This site provides useful practical information related to global and national weather observing practices and instruments, including independent equipment reviews.
You will find much of the background in my new book The Weather Observer’s Handbook (Cambridge University Press, 2012), details of which can also be found on this site, together with useful links and downloads.

Stephen Burt
Author, The Weather Observer’s Handbook

A nation obsessed with the weather? Yes, certainly, but which nation?


Tip of The Day
The calibration of all barometric pressure sensors, particularly electronic units, should be checked regularly to avoid calibration drift. More details are given in The Weather Observer's Handbook, Chapter 15.

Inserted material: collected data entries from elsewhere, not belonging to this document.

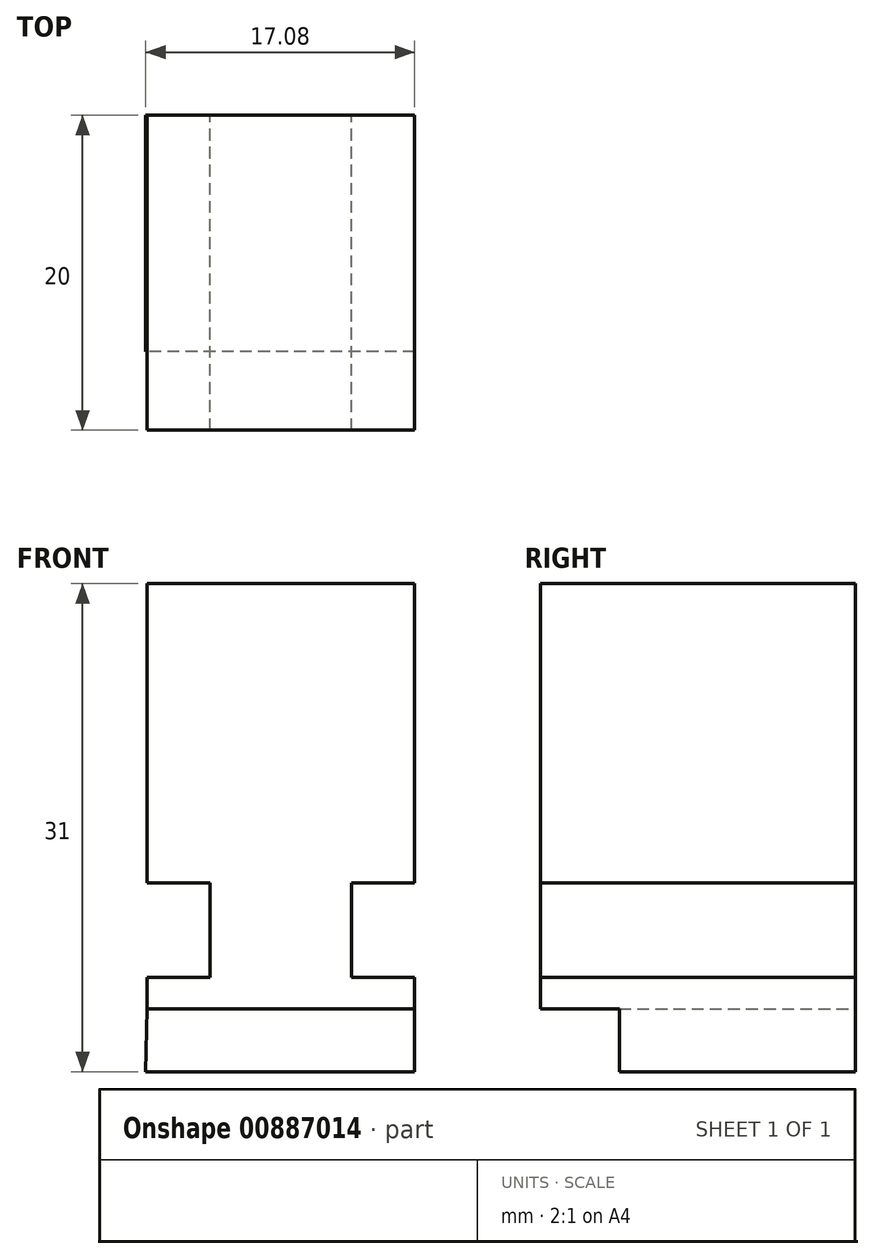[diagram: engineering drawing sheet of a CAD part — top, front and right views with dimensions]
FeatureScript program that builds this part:
annotation { "Feature Type Name" : "Feature", "Feature Type Description" : "" }
export const myFeature = defineFeature(function(context is Context, id is Id, definition is map)
    precondition{}
    {
        {
            var Q0;
            Q0=qCreatedBy(makeId("Front.planeOp"),FACE);
            var sketch = newSketch(context, id + "F0", { "sketchPlane" : qUnion([Q0])});
            skLineSegment(sketch, "E0", {"start": v(-83.14, -4.46) * mm, "end": v(-66.14, -4.46) * mm});
            skLineSegment(sketch, "E1", {"start": v(-66.14, -4.46) * mm, "end": v(-66.14, -23.46) * mm});
            skLineSegment(sketch, "E2", {"start": v(-66.14, -23.46) * mm, "end": v(-70.14, -23.46) * mm});
            skLineSegment(sketch, "E3", {"start": v(-70.14, -23.46) * mm, "end": v(-70.14, -29.46) * mm});
            skLineSegment(sketch, "E4", {"start": v(-70.14, -29.46) * mm, "end": v(-66.14, -29.46) * mm});
            skLineSegment(sketch, "E5", {"start": v(-66.14, -29.46) * mm, "end": v(-66.14, -31.46) * mm});
            skLineSegment(sketch, "E6", {"start": v(-66.14, -31.46) * mm, "end": v(-83.14, -31.46) * mm});
            skLineSegment(sketch, "E7", {"start": v(-83.14, -31.46) * mm, "end": v(-83.14, -29.46) * mm});
            skLineSegment(sketch, "E8", {"start": v(-83.14, -29.46) * mm, "end": v(-79.14, -29.46) * mm});
            skLineSegment(sketch, "E9", {"start": v(-79.14, -29.46) * mm, "end": v(-79.14, -23.46) * mm});
            skLineSegment(sketch, "E10", {"start": v(-79.14, -23.46) * mm, "end": v(-83.14, -23.46) * mm});
            skLineSegment(sketch, "E11", {"start": v(-83.14, -23.46) * mm, "end": v(-83.14, -4.46) * mm});
            skLineSegment(sketch, "E12", {"start": v(-66.14, -31.46) * mm, "end": v(-66.14, -35.46) * mm});
            skLineSegment(sketch, "E13", {"start": v(-66.14, -35.46) * mm, "end": v(-83.22, -35.46) * mm});
            skLineSegment(sketch, "E14", {"start": v(-83.22, -35.46) * mm, "end": v(-83.14, -31.46) * mm});
            skSolve(sketch);
        }
        {
            var Q0;
            Q0=makeQuery(id+"F0.imprint","IMPRINT",FACE,{"disambiguationData":[TD([[makeQuery(id+"F0.imprint","IMPRINT",EDGE,{"derivedFrom":sQuery(id+"F0.wireOp",EDGE,"E0")}),-1.0]])]});
            extrude(context, id + "F1", {"entities" : qUnion([Q0]), "depth" : 20 * mm, "offsetDistance" : 25 * mm});
        }
        {
            var Q0;
            Q0=makeQuery(id+"F0.imprint","IMPRINT",FACE,{"disambiguationData":[TD([[makeQuery(id+"F0.imprint","IMPRINT",EDGE,{"derivedFrom":sQuery(id+"F0.wireOp",EDGE,"E6")}),1.0]])]});
            extrude(context, id + "F2", {"entities" : qUnion([Q0]), "operationType" : NewBodyOperationType.ADD, "depth" : 15 * mm, "offsetDistance" : 25 * mm});
        }
    });
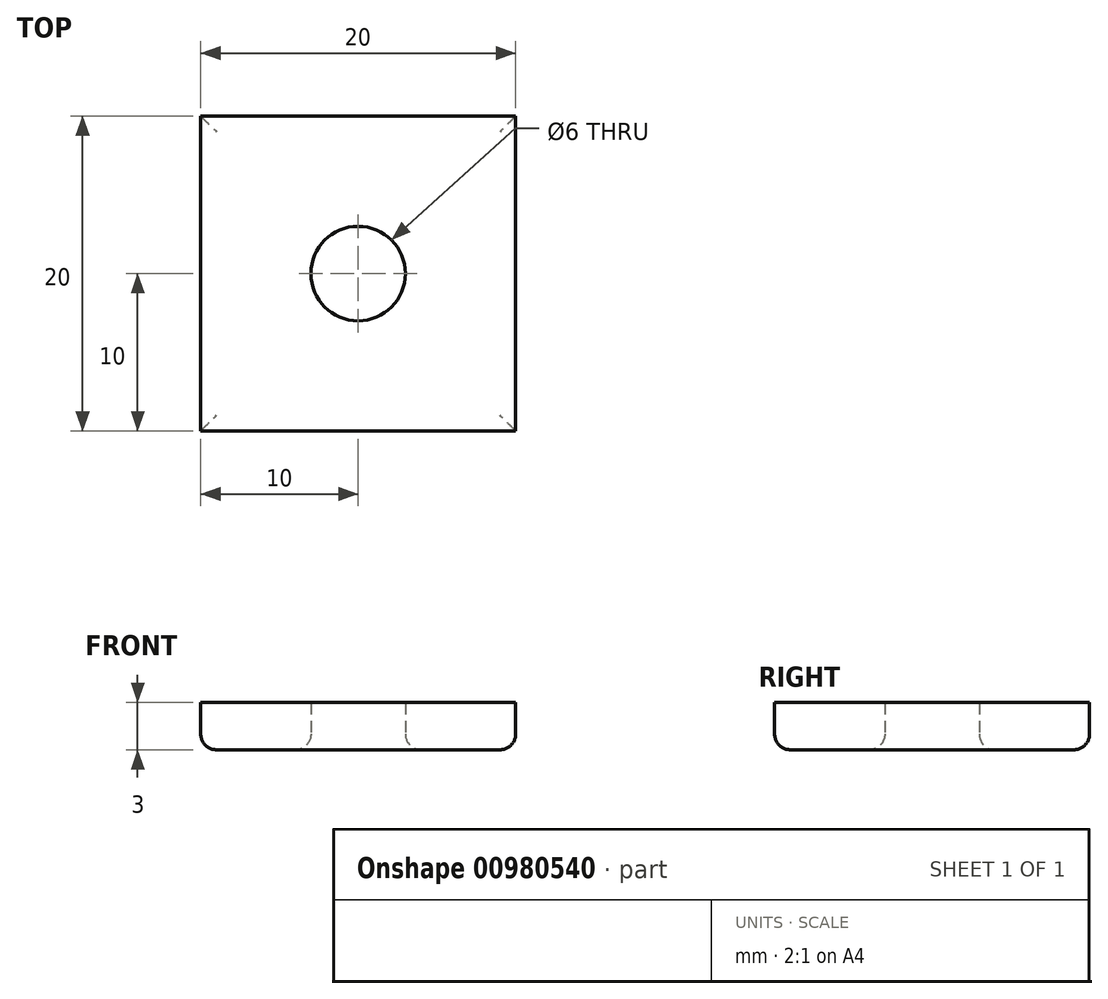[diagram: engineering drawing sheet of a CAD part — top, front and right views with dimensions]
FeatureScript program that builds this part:
annotation { "Feature Type Name" : "Feature", "Feature Type Description" : "" }
export const myFeature = defineFeature(function(context is Context, id is Id, definition is map)
    precondition{}
    {
        {
            var Q0;
            Q0=qCreatedBy(makeId("Top.planeOp"),FACE);
            var sketch = newSketch(context, id + "F0", { "sketchPlane" : qUnion([Q0])});
            skLineSegment(sketch, "E0.bottom", {"start": v(0, 0) * mm, "end": v(20, 0) * mm});
            skLineSegment(sketch, "E0.top", {"start": v(0, 20) * mm, "end": v(20, 20) * mm});
            skLineSegment(sketch, "E0.left", {"start": v(0, 0) * mm, "end": v(0, 20) * mm});
            skLineSegment(sketch, "E0.right", {"start": v(20, 0) * mm, "end": v(20, 20) * mm});
            skCircle(sketch, "E1", {"center": v(10, 10) * mm, "radius": 3 * mm});
            skPoint(sketch, "E1.centerSnap0", {"position": v(0, 10) * mm});
            skPoint(sketch, "E1.centerSnap1", {"position": v(10, 0) * mm});
            skSolve(sketch);
        }
        {
            var Q0;
            Q0=makeQuery(id+"F0.imprint","IMPRINT",FACE,{"disambiguationData":[TD([[makeQuery(id+"F0.imprint","IMPRINT",EDGE,{"derivedFrom":sQuery(id+"F0.wireOp",EDGE,"E0.bottom")}),1.0]])]});
            extrude(context, id + "F1", {"entities" : qUnion([Q0]), "depth" : 3 * mm, "offsetDistance" : 25 * mm});
        }
        {
            var Q0;
            Q0=makeQuery(id+"F1.opExtrude","CAP_EDGE",EDGE,{"disambiguationData":[OSD([sQuery(id+"F0.wireOp",EDGE,"E0.left")])],"isStart":true});
            var Q1;
            Q1=makeQuery(id+"F1.opExtrude","CAP_EDGE",EDGE,{"disambiguationData":[OSD([sQuery(id+"F0.wireOp",EDGE,"E0.bottom")])],"isStart":true});
            var Q2;
            Q2=makeQuery(id+"F1.opExtrude","CAP_EDGE",EDGE,{"disambiguationData":[OSD([sQuery(id+"F0.wireOp",EDGE,"E0.right")])],"isStart":true});
            var Q3;
            Q3=makeQuery(id+"F1.opExtrude","CAP_EDGE",EDGE,{"disambiguationData":[OSD([sQuery(id+"F0.wireOp",EDGE,"E0.top")])],"isStart":true});
            var Q4;
            Q4=makeQuery(id+"F1.opExtrude","CAP_EDGE",EDGE,{"disambiguationData":[OSD([sQuery(id+"F0.wireOp",EDGE,"E1")])],"isStart":true});
            fillet(context, id + "F2", {"entities" : qUnion([Q0, Q1, Q2, Q3, Q4]), "radius" : 1 * mm, "tangentPropagation" : true, "allowEdgeOverflow" : false});
        }
    });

When choosing a weather station, or components of a weather station, carefully consider the key decision areas. Should the system be cabled, or wireless? Is it easy to set up and use? How many sensors are offered, and how accurate and reliable will they be? Are all the sensors mounted in one ‘integrated’ system, or can they be positioned separately for the optimum exposure in each case? Do the records obtained need to conform to ‘official standards’? Examples and suggestions are given in The Weather Observer’s Handbook.
A once-daily ‘morning observation’ is the best time to read/reset any manual instruments in use, as well as perform visual checks on the operation of the sensors for an automatic weather station AWS, particularly raingauge funnels which are likely to become blocked if left unchecked. A manual observation also provides a convenient opportunity to note current weather details such as the amount and types of cloud, the surface visibility, present weather, the occurrence of lying snow, and so on.

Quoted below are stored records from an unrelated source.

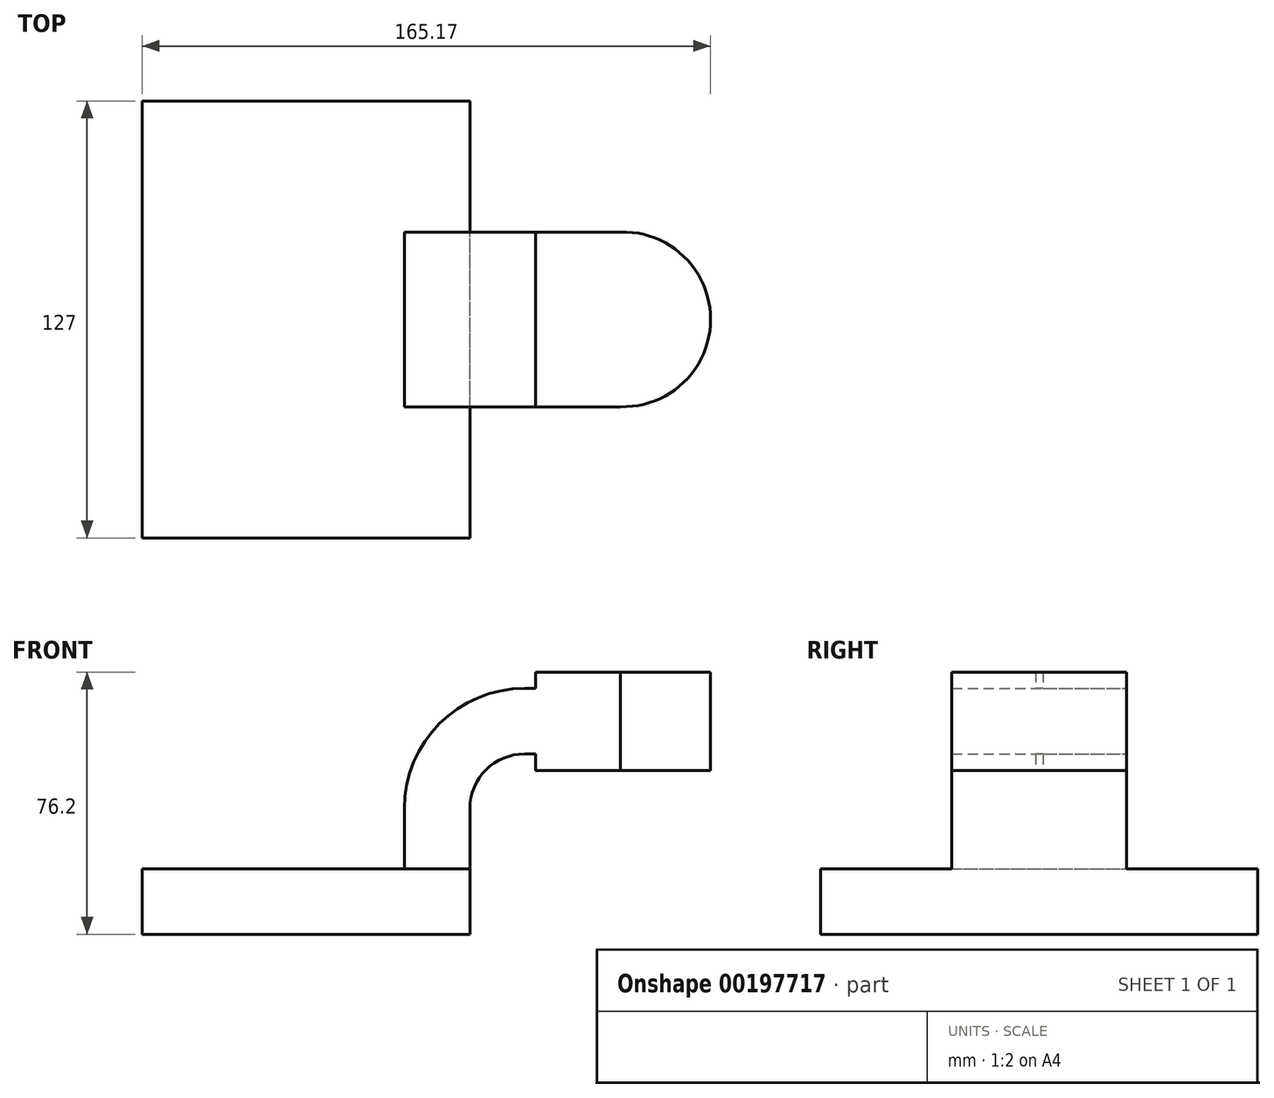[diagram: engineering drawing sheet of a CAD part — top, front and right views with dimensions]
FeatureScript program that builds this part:
annotation { "Feature Type Name" : "Feature", "Feature Type Description" : "" }
export const myFeature = defineFeature(function(context is Context, id is Id, definition is map)
    precondition{}
    {
        {
            var Q0;
            Q0=qCreatedBy(makeId("Front.planeOp"),FACE);
            var sketch = newSketch(context, id + "F0", { "sketchPlane" : qUnion([Q0])});
            skLineSegment(sketch, "E0.bottom", {"start": v(-47.62, 9.52) * mm, "end": v(47.62, 9.52) * mm});
            skLineSegment(sketch, "E0.top", {"start": v(-47.62, -9.53) * mm, "end": v(47.62, -9.53) * mm});
            skLineSegment(sketch, "E0.left", {"start": v(-47.62, 9.52) * mm, "end": v(-47.62, -9.53) * mm});
            skLineSegment(sketch, "E0.right", {"start": v(47.62, 9.52) * mm, "end": v(47.63, -9.52) * mm});
            skPoint(sketch, "E0.middle", {"position": v(0, 0) * mm});
            skLineSegment(sketch, "E1", {"start": v(47.62, 9.52) * mm, "end": v(47.62, 27) * mm});
            skArc(sketch, "E2", {"start": v(47.62, 27) * mm, "mid": v(52.27, 38.23) * mm, "end": v(63.5, 42.88) * mm});
            skLineSegment(sketch, "E3", {"start": v(63.5, 42.88) * mm, "end": v(92.08, 42.88) * mm});
            skLineSegment(sketch, "E4.bottom", {"start": v(117.55, 38.1) * mm, "end": v(66.75, 38.1) * mm});
            skLineSegment(sketch, "E4.top", {"start": v(117.55, 66.68) * mm, "end": v(66.75, 66.68) * mm});
            skLineSegment(sketch, "E4.left", {"start": v(117.55, 38.1) * mm, "end": v(117.55, 66.67) * mm});
            skLineSegment(sketch, "E4.right", {"start": v(66.75, 38.1) * mm, "end": v(66.75, 66.67) * mm});
            skPoint(sketch, "E4.middle", {"position": v(92.15, 52.39) * mm});
            skLineSegment(sketch, "E5.0", {"start": v(63.5, 61.93) * mm, "end": v(92.08, 61.93) * mm});
            skArc(sketch, "E5.1", {"start": v(28.58, 27) * mm, "mid": v(38.8, 51.7) * mm, "end": v(63.5, 61.93) * mm});
            skLineSegment(sketch, "E5.2", {"start": v(28.58, 9.52) * mm, "end": v(28.58, 27) * mm});
            skLineSegment(sketch, "E6", {"start": v(92.14, 38.1) * mm, "end": v(92.14, 66.68) * mm});
            skFitSpline(sketch, "E7", {"points": [v(-47.62, 9.52) * mm, v(63.5, 61.93) * mm], "startDerivative": vector(51.78, 123.38) * mm, "endDerivative": vector(113.37, -4.4) * mm});
            skSolve(sketch);
        }
        {
            var Q0;
            Q0=makeQuery(id+"F0.imprint","IMPRINT",FACE,{"disambiguationData":[TD([[makeQuery(id+"F0.imprint","IMPRINT",EDGE,{"derivedFrom":sQuery(id+"F0.wireOp",EDGE,"E0.top")}),1.0]])]});
            extrude(context, id + "F1", {"entities" : qUnion([Q0]), "endBound" : BoundingType.SYMMETRIC, "depth" : 127 * mm});
        }
        {
            var Q0;
            {var subQ8=sQuery(id+"F0.wireOp",EDGE,"E1");Q0=makeQuery(id+"F0.imprint","IMPRINT",FACE,{"disambiguationData":[TD([[makeQuery(id+"F0.imprint","IMPRINT",EDGE,{"derivedFrom":subQ8}),1.0]])]});}
            extrude(context, id + "F2", {"entities" : qUnion([Q0]), "operationType" : NewBodyOperationType.ADD, "endBound" : BoundingType.SYMMETRIC, "depth" : 50.8 * mm});
        }
        {
            var Q0;
            {var subQ7=sQuery(id+"F0.wireOp",EDGE,"E6");Q0=makeQuery(id+"F0.imprint","IMPRINT",FACE,{"disambiguationData":[TD([[makeQuery(id+"F0.imprint","IMPRINT",EDGE,{"derivedFrom":subQ7}),1.0]])]});}
            extrude(context, id + "F3", {"entities" : qUnion([Q0]), "operationType" : NewBodyOperationType.ADD, "endBound" : BoundingType.SYMMETRIC, "depth" : 50.8 * mm});
        }
        {
            var Q0;
            Q0=makeQuery(id+"F0.imprint","IMPRINT",FACE,{"disambiguationData":[TD([[makeQuery(id+"F0.imprint","IMPRINT",EDGE,{"derivedFrom":sQuery(id+"F0.wireOp",EDGE,"E5.1")}),1.0]])]});
            extrude(context, id + "F4", {"entities" : qUnion([Q0]), "operationType" : NewBodyOperationType.ADD, "endBound" : BoundingType.SYMMETRIC, "depth" : 15.88 * mm});
        }
        {
            var Q0;
            {var subQ0=sQuery(id+"F0.wireOp",EDGE,"E4.left");Q0=makeQuery(id+"F0.imprint","IMPRINT",FACE,{"disambiguationData":[TD([[makeQuery(id+"F0.imprint","IMPRINT",EDGE,{"derivedFrom":subQ0}),1.0]])]});}
            var Q1;
            Q1=sQuery(id+"F0.wireOp",EDGE,"E6");
            revolve(context, id + "F5", {"operationType" : NewBodyOperationType.ADD, "entities" : qUnion([Q0]), "axis" : qUnion([Q1]), "revolveType" : RevolveType.SYMMETRIC, "angle" : 360 * degree});
        }
    });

Terminal hours based around ‘day maximum’ and ‘night minimum’ temperatures (where the extremes span only 12 hour periods) will generally give results which are incompatible with ‘24 hour’ sites, particularly in temperate latitudes in the winter months.

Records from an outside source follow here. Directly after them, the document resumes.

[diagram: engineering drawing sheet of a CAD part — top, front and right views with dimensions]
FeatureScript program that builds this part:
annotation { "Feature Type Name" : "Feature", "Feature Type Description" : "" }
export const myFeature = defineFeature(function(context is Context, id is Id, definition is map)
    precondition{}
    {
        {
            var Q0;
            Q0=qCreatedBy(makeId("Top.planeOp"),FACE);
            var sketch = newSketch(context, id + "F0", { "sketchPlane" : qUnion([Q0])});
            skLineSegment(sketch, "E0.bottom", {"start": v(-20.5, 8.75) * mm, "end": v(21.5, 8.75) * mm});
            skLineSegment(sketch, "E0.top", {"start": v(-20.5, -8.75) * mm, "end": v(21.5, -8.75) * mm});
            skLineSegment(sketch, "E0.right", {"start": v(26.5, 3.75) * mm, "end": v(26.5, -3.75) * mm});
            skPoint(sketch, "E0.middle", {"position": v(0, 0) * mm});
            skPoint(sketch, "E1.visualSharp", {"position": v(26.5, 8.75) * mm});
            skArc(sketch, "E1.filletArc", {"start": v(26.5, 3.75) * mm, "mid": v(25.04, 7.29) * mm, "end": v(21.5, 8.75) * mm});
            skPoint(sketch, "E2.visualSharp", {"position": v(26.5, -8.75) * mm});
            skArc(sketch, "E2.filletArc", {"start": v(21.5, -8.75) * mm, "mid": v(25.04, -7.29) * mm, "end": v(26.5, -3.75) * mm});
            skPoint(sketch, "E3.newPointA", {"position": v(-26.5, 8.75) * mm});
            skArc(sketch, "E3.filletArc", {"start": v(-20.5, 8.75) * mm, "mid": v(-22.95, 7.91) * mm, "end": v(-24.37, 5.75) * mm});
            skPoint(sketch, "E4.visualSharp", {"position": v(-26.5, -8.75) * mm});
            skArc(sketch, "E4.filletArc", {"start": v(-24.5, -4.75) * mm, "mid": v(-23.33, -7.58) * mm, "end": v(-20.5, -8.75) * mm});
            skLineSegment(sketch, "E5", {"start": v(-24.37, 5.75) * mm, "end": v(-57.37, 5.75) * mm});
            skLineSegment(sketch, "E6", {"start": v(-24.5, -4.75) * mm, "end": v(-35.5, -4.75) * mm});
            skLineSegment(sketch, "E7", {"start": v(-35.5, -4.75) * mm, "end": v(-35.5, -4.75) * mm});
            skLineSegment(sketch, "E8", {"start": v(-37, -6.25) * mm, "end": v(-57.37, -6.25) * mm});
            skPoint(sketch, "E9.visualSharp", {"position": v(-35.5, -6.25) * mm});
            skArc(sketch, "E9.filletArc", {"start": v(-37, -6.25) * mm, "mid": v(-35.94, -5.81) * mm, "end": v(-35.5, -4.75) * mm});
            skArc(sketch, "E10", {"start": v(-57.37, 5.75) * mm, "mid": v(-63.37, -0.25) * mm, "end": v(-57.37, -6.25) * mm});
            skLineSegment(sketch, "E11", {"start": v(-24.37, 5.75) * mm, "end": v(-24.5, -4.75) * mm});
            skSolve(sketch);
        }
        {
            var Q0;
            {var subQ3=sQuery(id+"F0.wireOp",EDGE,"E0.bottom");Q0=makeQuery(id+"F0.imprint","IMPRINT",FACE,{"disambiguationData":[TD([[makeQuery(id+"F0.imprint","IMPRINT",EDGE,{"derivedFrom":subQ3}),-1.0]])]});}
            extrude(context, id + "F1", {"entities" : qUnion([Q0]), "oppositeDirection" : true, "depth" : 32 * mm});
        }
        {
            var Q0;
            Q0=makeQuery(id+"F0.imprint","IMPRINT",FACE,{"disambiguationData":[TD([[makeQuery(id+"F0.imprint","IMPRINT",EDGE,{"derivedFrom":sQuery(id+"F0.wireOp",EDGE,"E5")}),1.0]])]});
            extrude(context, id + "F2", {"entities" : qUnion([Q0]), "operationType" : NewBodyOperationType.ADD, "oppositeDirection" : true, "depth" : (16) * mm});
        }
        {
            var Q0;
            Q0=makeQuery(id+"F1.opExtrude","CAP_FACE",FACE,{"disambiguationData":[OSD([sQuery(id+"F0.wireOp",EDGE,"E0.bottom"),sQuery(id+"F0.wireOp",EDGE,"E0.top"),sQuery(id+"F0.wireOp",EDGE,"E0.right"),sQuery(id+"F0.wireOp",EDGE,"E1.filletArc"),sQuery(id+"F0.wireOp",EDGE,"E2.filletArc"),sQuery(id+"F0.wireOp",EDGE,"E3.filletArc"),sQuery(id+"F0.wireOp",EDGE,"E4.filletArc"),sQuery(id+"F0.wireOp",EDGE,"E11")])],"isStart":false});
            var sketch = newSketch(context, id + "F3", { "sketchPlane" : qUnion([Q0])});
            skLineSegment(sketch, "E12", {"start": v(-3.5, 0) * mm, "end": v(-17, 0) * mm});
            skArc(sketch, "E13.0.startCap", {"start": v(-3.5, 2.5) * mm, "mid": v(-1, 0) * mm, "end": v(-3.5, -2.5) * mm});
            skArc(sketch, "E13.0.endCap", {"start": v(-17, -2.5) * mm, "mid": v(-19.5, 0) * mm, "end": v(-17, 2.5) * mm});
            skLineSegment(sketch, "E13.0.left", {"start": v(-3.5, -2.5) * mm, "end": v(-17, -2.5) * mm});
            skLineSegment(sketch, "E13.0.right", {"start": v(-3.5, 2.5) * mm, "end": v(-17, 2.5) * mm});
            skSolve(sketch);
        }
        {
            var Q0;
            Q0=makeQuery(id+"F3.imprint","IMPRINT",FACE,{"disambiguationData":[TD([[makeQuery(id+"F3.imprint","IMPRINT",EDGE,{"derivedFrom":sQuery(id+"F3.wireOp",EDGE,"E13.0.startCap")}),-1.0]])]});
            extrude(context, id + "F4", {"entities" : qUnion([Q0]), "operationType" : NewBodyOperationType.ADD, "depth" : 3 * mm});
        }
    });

Precipitation measurements are very sensitive to exposure – particularly to the wind – and the choice of site is very important to ensure comparable and consistent records are obtained. Choose an unsheltered (but not too exposed) spot for the raingauge/s – loss of catch through wind effects is the greatest single error in precipitation measurements, particularly in snow. A site on short grass or gravel is preferable. Wherever possible, obstructions (particularly upwind obstructions in the direction of the prevailing rain-bearing winds) should be at least twice their height away from the raingauge. Rooftop sites are particularly vulnerable to wind effects and should be avoided. The site should also be secure, but accessible for maintenance (grass cutting, etc.) as required.